On the eve of the first anniversary of the terror attacks that
killed 3,052 people in the United States, there wasn't a peep from
Johannesburg about further efforts to help fight the war on terrorism.
Kilgannon said it was like "attending a meeting of the League of Nation's
during the late 1930s, with the Japanese Imperial Army marching through
China, Hitler's legions in Czechoslovakia and Mussolini's military killing
barefoot Ethiopian soldiers.
"The League," continued Kilgannon, "was supposed to prevent
these horrors. But it couldn't. And today, while radical Islamic terrorists
are plotting their next attack and Saddam is harboring terrorists and
building weapons of mass destruction (WMD), the U.N. is prescribing solar
and wind power as an elixir for 'sustainable development.'"
Few of the nearly 60,000 "official participants" in Johannesburg
wanted to listen to U.S. concerns about Iraq's WMD production. Instead, when
they weren't attending soirees, cocktail receptions and late-night parties,
they were excoriating the United States and concocting schemes for extorting
more money from American taxpayers.
Former California Gov. Jerry "Moonbeam" Brown and Rep. Dennis
Kucinich, D-Ohio, who were in Johannesburg, called for a $50 billion solar
energy fund. Brown told Freedom Alliance's Gedrich that because "the U.S.

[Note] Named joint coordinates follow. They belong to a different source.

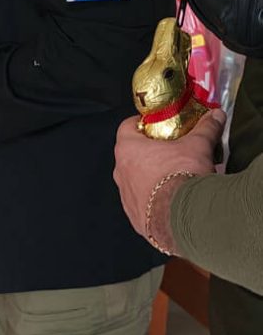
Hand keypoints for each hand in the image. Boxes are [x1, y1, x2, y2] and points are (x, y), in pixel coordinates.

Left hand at [113, 109, 225, 251]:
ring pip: (135, 180)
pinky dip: (154, 200)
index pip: (127, 127)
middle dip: (150, 152)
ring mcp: (125, 196)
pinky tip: (171, 200)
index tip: (154, 124)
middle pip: (131, 155)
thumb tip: (214, 117)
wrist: (185, 217)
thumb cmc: (182, 178)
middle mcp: (121, 172)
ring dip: (151, 177)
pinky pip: (142, 204)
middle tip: (170, 151)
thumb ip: (205, 129)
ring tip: (174, 178)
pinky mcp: (135, 216)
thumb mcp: (197, 146)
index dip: (141, 124)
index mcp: (128, 149)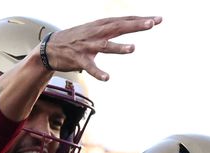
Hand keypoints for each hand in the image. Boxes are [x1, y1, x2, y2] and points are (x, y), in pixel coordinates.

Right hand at [45, 16, 162, 80]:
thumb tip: (129, 22)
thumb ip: (112, 27)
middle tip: (152, 23)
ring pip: (106, 45)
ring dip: (119, 47)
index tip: (158, 19)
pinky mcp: (80, 59)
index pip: (124, 20)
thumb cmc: (77, 39)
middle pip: (119, 27)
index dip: (140, 19)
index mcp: (102, 25)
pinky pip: (90, 67)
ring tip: (133, 48)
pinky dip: (98, 72)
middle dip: (135, 25)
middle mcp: (96, 33)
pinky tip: (107, 77)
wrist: (51, 48)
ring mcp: (88, 46)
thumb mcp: (95, 29)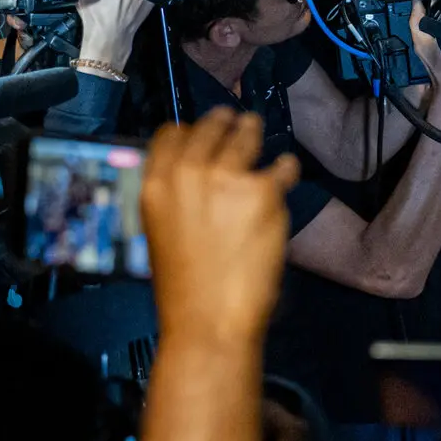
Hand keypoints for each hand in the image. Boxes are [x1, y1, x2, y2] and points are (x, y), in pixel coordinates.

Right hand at [141, 108, 299, 348]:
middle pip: (210, 127)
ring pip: (246, 135)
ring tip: (257, 131)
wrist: (207, 317)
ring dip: (254, 132)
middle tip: (238, 123)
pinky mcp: (263, 191)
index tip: (202, 132)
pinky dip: (286, 169)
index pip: (170, 134)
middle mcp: (188, 172)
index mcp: (155, 184)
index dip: (189, 131)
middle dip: (225, 123)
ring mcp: (227, 178)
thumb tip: (199, 174)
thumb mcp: (161, 230)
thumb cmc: (183, 286)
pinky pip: (282, 166)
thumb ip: (177, 196)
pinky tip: (286, 173)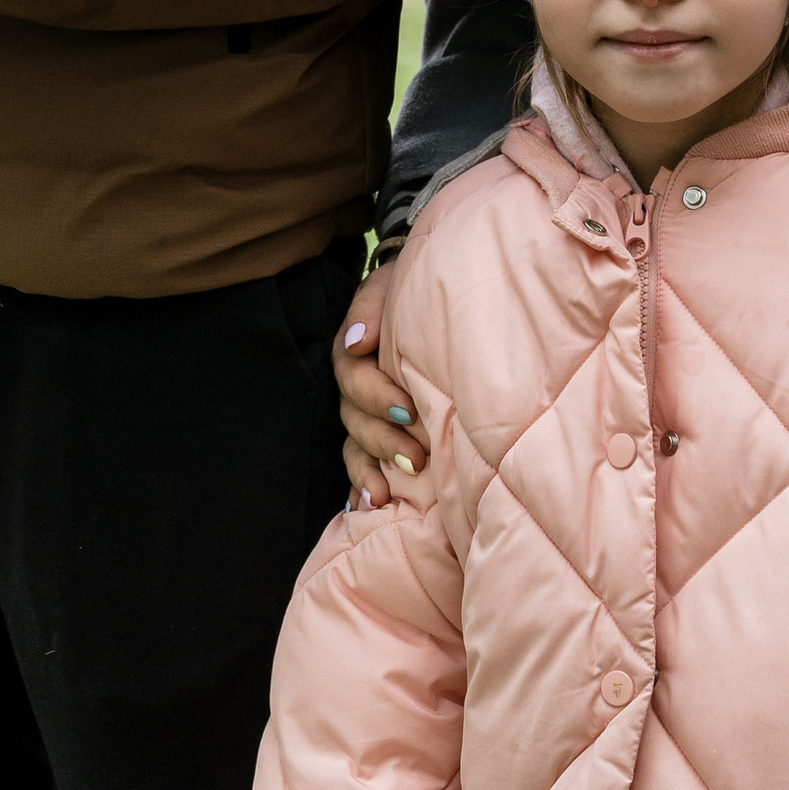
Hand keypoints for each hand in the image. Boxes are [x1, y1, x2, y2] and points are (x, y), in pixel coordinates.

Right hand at [334, 257, 421, 505]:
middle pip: (353, 418)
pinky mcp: (381, 433)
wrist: (435, 296)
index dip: (376, 397)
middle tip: (416, 458)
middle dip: (383, 440)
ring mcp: (367, 411)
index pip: (353, 376)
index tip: (408, 411)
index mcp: (357, 348)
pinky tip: (369, 504)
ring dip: (369, 468)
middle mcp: (358, 383)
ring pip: (355, 444)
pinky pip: (361, 463)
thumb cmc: (417, 290)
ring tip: (385, 494)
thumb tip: (357, 341)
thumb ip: (373, 308)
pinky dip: (362, 483)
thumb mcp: (396, 284)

generates 25 percent of carbon dioxide emissions," it should cough up "25
percent of the solar energy fund's cost."
Harvard University economist Jeffrey Sachs, architect of the
International Monetary Fund's "shock therapy" treatment for ailing overseas
economies, denounced President Bush for adopting a tax cut rather than
increasing foreign aid. French President Chirac urged the creation of
"international solidarity taxes" to be imposed on wealthy nations and
distributed to poorer ones, and lobbied for the creation of a "World
Environmental Organization" to be modeled after, of all things, the World
Trade Organization (WTO).
This is, of course, the same U.N.-created WTO that ruled on Aug.
30 that the European Union is entitled to impose over $4 billion in trade
sanctions as retaliation against the Foreign Sales Corporation -- a U.S.
government entity designed to stimulate the sale of U.S.-made goods and
services in overseas markets.
U.S. Trade Representative Robert B. Zoellick immediately struck
colors on the ship of state and announced unconditional capitulation,
saying, "The executive branch will work with Congress to fully comply with
our WTO obligations."
If this determination remains unchallenged, Congress will have
ceded its constitutional responsibility for establishing tax rates for
American corporations to the WTO, a secretive international body of 550
unelected functionaries in Geneva, Switzerland.
This week, a day after he pays eloquent homage to the 3,052
people killed on Sept. 11, 2001, President Bush is scheduled to address the
U.N. General Assembly. It's an invitation to add injury to the Johannesburg
insults.
This is the same crowd that, last week, castigated America's
farmers -- the world's most productive -- for growing genetically altered
foods while passionately applauding Robert Mugabe as he boasted of
confiscating white-owned farms.
Kofi Annan and his merry minions don't deserve our president's
presence. They don't want us to defend ourselves or combat terrorism. They
don't see Saddam as a threat, and they don't respect the enterprise,
industry and sacrifices of the American people. Venturing forth to the
United Nations is worse than a waste of time. It's a self-inflicted wound.